A Master Protocol Assessing the Safety, Tolerability, and Efficacy of Anti-Spike (S) SARS-CoV-2 Monoclonal Antibodies for the Treatment of Ambulatory Patients With COVID-19
The REGN 2067 study tested an infusion of REGN-COV2, a combination of two antibodies against SARS-CoV-2, the virus that causes COVID-19, to see whether they could: decrease the amount of virus in the body; decrease the length of time the virus is in the body; and decrease the length and severity of COVID-19 illness.
A Phase 3 Randomized, Double-Blind Placebo-Controlled Trial to Evaluate the Efficacy and Safety of Remdesivir (GS-5734™) Treatment of COVID-19 in an Outpatient Setting
The primary objectives of this study were to evaluate the efficacy of remdesivir (RDV) in reducing the rate of coronavirus disease 2019 (COVID-19) related hospitalization or all-cause death in non-hospitalized participants with early stage COVID-19 and to evaluate the safety of RDV administered in an outpatient setting.
Fluvoxamine for Early Treatment of COVID-19: A Fully-remote, Randomized Placebo Controlled Trial
The purpose of this research study was to determine if a drug called fluvoxamine could be used early in the course of the COVID-19 infection to prevent more serious complications like shortness of breath. Fluvoxamine is an anti-depressant drug approved by the FDA for the treatment of obsessive-compulsive disorder. The use of fluvoxamine for the treatment of COVID-19 was considered investigational, which means the US Food and Drug Administration has not approved it for this use. This study was fully-remote, which means that there is no face-to-face contact; study materials including study drug were shipped to participants' houses. People around the United States and Canada could participate.
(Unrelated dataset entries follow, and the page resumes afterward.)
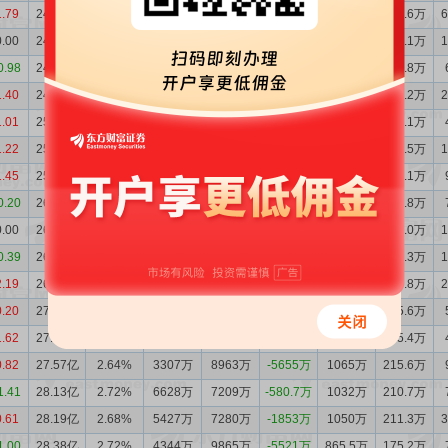
1.79
24.23亿
2.24%
7842万
8916万
-1074万
2440万
476.6万
0.00
24.34亿
2.29%
3905万
7372万
-3466万
2083万
414.1万
0.98
24.69亿
2.32%
3813万
4693万
-880.3万
2041万
405.8万
1.40
24.77亿
2.31%
5745万
8357万
-2612万
2134万
420.2万
1.01
25.04亿
2.36%
4979万
6562万
-1583万
2020万
403.1万
1.22
25.19亿
2.40%
5102万
1.02亿
-5137万
2071万
417.5万
1.45
25.71亿
2.48%
3077万
1.36亿
-1.05亿
1995万
407.1万
0.20
26.76亿
2.48%
4591万
5172万
-580.2万
2058万
402.8万
0.00
26.81亿
2.48%
5484万
5539万
-54.24万
2110万
412.0万
0.39
26.82亿
2.48%
4617万
4955万
-337.5万
2126万
415.3万
2.19
26.85亿
2.47%
6270万
9773万
-3503万
2189万
425.8万
0.20
27.20亿
2.56%
4978万
5224万
-245.9万
1085万
215.6万
1.62
27.23亿
2.57%
4748万
8139万
-3391万
1081万
215.4万
0.82
27.57亿
2.64%
3307万
8963万
-5655万
1065万
215.6万
1.41
28.13亿
2.72%
6628万
7209万
-580.7万
1032万
210.7万
0.61
28.19亿
2.68%
5427万
7280万
-1853万
1050万
211.3万
1.00
28.38亿
2.72%
4344万
9865万
-5521万
865.5万
175.2万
This is a phase IIa, double-blind, placebo-controlled, randomized trial, designed to compare the safety, tolerability, and antiviral activity of EIDD-2801 versus placebo as measured by infectious virus detection in symptomatic adult outpatients with COVID-19.
This study was Phase 2 of Merck’s MK-4482-002 study, under Ridgeback Therapeutics. Preliminary results show a reduction in infection time with no adverse events reported that were study drug related.